======== Recorded information ========
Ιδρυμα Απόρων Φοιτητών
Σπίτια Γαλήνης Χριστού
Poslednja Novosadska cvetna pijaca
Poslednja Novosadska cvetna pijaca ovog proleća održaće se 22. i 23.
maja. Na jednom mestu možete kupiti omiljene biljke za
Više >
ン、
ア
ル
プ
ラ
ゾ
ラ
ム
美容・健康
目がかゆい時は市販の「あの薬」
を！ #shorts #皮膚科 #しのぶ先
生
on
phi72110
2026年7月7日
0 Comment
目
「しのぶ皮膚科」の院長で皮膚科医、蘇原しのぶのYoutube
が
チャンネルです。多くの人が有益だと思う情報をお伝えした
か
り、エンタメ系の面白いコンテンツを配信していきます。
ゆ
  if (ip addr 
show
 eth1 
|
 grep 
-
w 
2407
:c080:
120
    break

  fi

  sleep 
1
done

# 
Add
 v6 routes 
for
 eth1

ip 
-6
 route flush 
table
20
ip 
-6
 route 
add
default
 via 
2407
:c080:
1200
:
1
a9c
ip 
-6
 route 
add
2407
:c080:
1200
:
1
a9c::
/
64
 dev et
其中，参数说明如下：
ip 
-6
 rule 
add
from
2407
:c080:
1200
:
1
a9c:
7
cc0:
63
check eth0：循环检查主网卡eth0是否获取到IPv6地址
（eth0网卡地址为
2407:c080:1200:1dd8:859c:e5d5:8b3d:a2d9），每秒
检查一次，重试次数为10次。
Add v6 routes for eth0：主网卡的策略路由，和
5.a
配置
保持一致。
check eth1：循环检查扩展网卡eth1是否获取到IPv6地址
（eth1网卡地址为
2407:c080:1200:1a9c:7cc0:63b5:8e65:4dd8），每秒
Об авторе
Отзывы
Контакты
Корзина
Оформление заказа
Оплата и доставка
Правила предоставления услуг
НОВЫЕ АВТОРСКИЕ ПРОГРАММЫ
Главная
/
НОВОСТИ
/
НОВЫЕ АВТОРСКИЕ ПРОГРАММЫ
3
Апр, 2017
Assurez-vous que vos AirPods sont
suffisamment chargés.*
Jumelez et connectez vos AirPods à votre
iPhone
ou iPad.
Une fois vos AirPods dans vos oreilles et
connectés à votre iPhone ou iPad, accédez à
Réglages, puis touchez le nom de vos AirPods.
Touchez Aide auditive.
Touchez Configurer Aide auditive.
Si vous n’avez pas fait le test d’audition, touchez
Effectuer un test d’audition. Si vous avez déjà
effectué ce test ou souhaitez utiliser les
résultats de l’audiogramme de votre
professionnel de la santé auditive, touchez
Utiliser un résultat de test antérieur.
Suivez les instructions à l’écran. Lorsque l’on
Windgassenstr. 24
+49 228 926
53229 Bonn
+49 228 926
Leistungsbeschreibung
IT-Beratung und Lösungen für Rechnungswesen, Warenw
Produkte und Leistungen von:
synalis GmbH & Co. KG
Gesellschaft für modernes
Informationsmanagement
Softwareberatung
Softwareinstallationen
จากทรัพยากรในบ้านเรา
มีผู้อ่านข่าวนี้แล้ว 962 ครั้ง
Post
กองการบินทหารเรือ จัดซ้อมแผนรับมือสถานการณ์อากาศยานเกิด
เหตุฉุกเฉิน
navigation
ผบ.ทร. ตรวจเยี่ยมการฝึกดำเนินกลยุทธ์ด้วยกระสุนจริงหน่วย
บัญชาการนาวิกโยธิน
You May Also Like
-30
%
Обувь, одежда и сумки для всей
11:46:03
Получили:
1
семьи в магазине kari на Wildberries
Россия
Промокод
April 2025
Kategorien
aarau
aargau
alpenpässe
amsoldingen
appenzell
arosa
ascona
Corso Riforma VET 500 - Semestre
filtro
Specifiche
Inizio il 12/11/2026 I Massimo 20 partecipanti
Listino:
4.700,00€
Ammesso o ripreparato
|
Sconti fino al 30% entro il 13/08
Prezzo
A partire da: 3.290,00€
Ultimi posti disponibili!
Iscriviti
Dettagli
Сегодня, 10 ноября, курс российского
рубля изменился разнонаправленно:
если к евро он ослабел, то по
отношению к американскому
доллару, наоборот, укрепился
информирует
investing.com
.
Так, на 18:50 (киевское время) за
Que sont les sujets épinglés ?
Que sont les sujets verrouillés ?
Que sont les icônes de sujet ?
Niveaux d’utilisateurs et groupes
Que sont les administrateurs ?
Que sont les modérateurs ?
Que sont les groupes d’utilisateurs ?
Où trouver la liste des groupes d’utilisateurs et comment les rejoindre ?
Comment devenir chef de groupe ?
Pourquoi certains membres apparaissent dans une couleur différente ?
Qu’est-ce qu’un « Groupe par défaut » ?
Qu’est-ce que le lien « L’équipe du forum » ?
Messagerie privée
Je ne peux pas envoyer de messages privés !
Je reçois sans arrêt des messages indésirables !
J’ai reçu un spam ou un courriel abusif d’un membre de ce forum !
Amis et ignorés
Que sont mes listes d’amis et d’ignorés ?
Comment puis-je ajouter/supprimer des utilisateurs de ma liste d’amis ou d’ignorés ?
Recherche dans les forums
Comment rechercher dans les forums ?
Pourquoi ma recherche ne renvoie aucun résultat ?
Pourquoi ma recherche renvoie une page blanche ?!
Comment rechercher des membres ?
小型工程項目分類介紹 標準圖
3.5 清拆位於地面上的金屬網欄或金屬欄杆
========
Reproduce every line of the material above, keeping each character, space, and line break unchanged.

**Response to the task:**
Ιδρυμα Απόρων Φοιτητών
Σπίτια Γαλήνης Χριστού
Poslednja Novosadska cvetna pijaca
Poslednja Novosadska cvetna pijaca ovog proleća održaće se 22. i 23.
maja. Na jednom mestu možete kupiti omiljene biljke za
Više >
ン、
ア
ル
プ
ラ
ゾ
ラ
ム
美容・健康
目がかゆい時は市販の「あの薬」
を！ #shorts #皮膚科 #しのぶ先
生
on
phi72110
2026年7月7日
0 Comment
目
「しのぶ皮膚科」の院長で皮膚科医、蘇原しのぶのYoutube
が
チャンネルです。多くの人が有益だと思う情報をお伝えした
か
り、エンタメ系の面白いコンテンツを配信していきます。
ゆ
  if (ip addr 
show
 eth1 
|
 grep 
-
w 
2407
:c080:
120
    break

  fi

  sleep 
1
done

# 
Add
 v6 routes 
for
 eth1

ip 
-6
 route flush 
table
20
ip 
-6
 route 
add
default
 via 
2407
:c080:
1200
:
1
a9c
ip 
-6
 route 
add
2407
:c080:
1200
:
1
a9c::
/
64
 dev et
其中，参数说明如下：
ip 
-6
 rule 
add
from
2407
:c080:
1200
:
1
a9c:
7
cc0:
63
check eth0：循环检查主网卡eth0是否获取到IPv6地址
（eth0网卡地址为
2407:c080:1200:1dd8:859c:e5d5:8b3d:a2d9），每秒
检查一次，重试次数为10次。
Add v6 routes for eth0：主网卡的策略路由，和
5.a
配置
保持一致。
check eth1：循环检查扩展网卡eth1是否获取到IPv6地址
（eth1网卡地址为
2407:c080:1200:1a9c:7cc0:63b5:8e65:4dd8），每秒
Об авторе
Отзывы
Контакты
Корзина
Оформление заказа
Оплата и доставка
Правила предоставления услуг
НОВЫЕ АВТОРСКИЕ ПРОГРАММЫ
Главная
/
НОВОСТИ
/
НОВЫЕ АВТОРСКИЕ ПРОГРАММЫ
3
Апр, 2017
Assurez-vous que vos AirPods sont
suffisamment chargés.*
Jumelez et connectez vos AirPods à votre
iPhone
ou iPad.
Une fois vos AirPods dans vos oreilles et
connectés à votre iPhone ou iPad, accédez à
Réglages, puis touchez le nom de vos AirPods.
Touchez Aide auditive.
Touchez Configurer Aide auditive.
Si vous n’avez pas fait le test d’audition, touchez
Effectuer un test d’audition. Si vous avez déjà
effectué ce test ou souhaitez utiliser les
résultats de l’audiogramme de votre
professionnel de la santé auditive, touchez
Utiliser un résultat de test antérieur.
Suivez les instructions à l’écran. Lorsque l’on
Windgassenstr. 24
+49 228 926
53229 Bonn
+49 228 926
Leistungsbeschreibung
IT-Beratung und Lösungen für Rechnungswesen, Warenw
Produkte und Leistungen von:
synalis GmbH & Co. KG
Gesellschaft für modernes
Informationsmanagement
Softwareberatung
Softwareinstallationen
จากทรัพยากรในบ้านเรา
มีผู้อ่านข่าวนี้แล้ว 962 ครั้ง
Post
กองการบินทหารเรือ จัดซ้อมแผนรับมือสถานการณ์อากาศยานเกิด
เหตุฉุกเฉิน
navigation
ผบ.ทร. ตรวจเยี่ยมการฝึกดำเนินกลยุทธ์ด้วยกระสุนจริงหน่วย
บัญชาการนาวิกโยธิน
You May Also Like
-30
%
Обувь, одежда и сумки для всей
11:46:03
Получили:
1
семьи в магазине kari на Wildberries
Россия
Промокод
April 2025
Kategorien
aarau
aargau
alpenpässe
amsoldingen
appenzell
arosa
ascona
Corso Riforma VET 500 - Semestre
filtro
Specifiche
Inizio il 12/11/2026 I Massimo 20 partecipanti
Listino:
4.700,00€
Ammesso o ripreparato
|
Sconti fino al 30% entro il 13/08
Prezzo
A partire da: 3.290,00€
Ultimi posti disponibili!
Iscriviti
Dettagli
Сегодня, 10 ноября, курс российского
рубля изменился разнонаправленно:
если к евро он ослабел, то по
отношению к американскому
доллару, наоборот, укрепился
информирует
investing.com
.
Так, на 18:50 (киевское время) за
Que sont les sujets épinglés ?
Que sont les sujets verrouillés ?
Que sont les icônes de sujet ?
Niveaux d’utilisateurs et groupes
Que sont les administrateurs ?
Que sont les modérateurs ?
Que sont les groupes d’utilisateurs ?
Où trouver la liste des groupes d’utilisateurs et comment les rejoindre ?
Comment devenir chef de groupe ?
Pourquoi certains membres apparaissent dans une couleur différente ?
Qu’est-ce qu’un « Groupe par défaut » ?
Qu’est-ce que le lien « L’équipe du forum » ?
Messagerie privée
Je ne peux pas envoyer de messages privés !
Je reçois sans arrêt des messages indésirables !
J’ai reçu un spam ou un courriel abusif d’un membre de ce forum !
Amis et ignorés
Que sont mes listes d’amis et d’ignorés ?
Comment puis-je ajouter/supprimer des utilisateurs de ma liste d’amis ou d’ignorés ?
Recherche dans les forums
Comment rechercher dans les forums ?
Pourquoi ma recherche ne renvoie aucun résultat ?
Pourquoi ma recherche renvoie une page blanche ?!
Comment rechercher des membres ?
小型工程項目分類介紹 標準圖
3.5 清拆位於地面上的金屬網欄或金屬欄杆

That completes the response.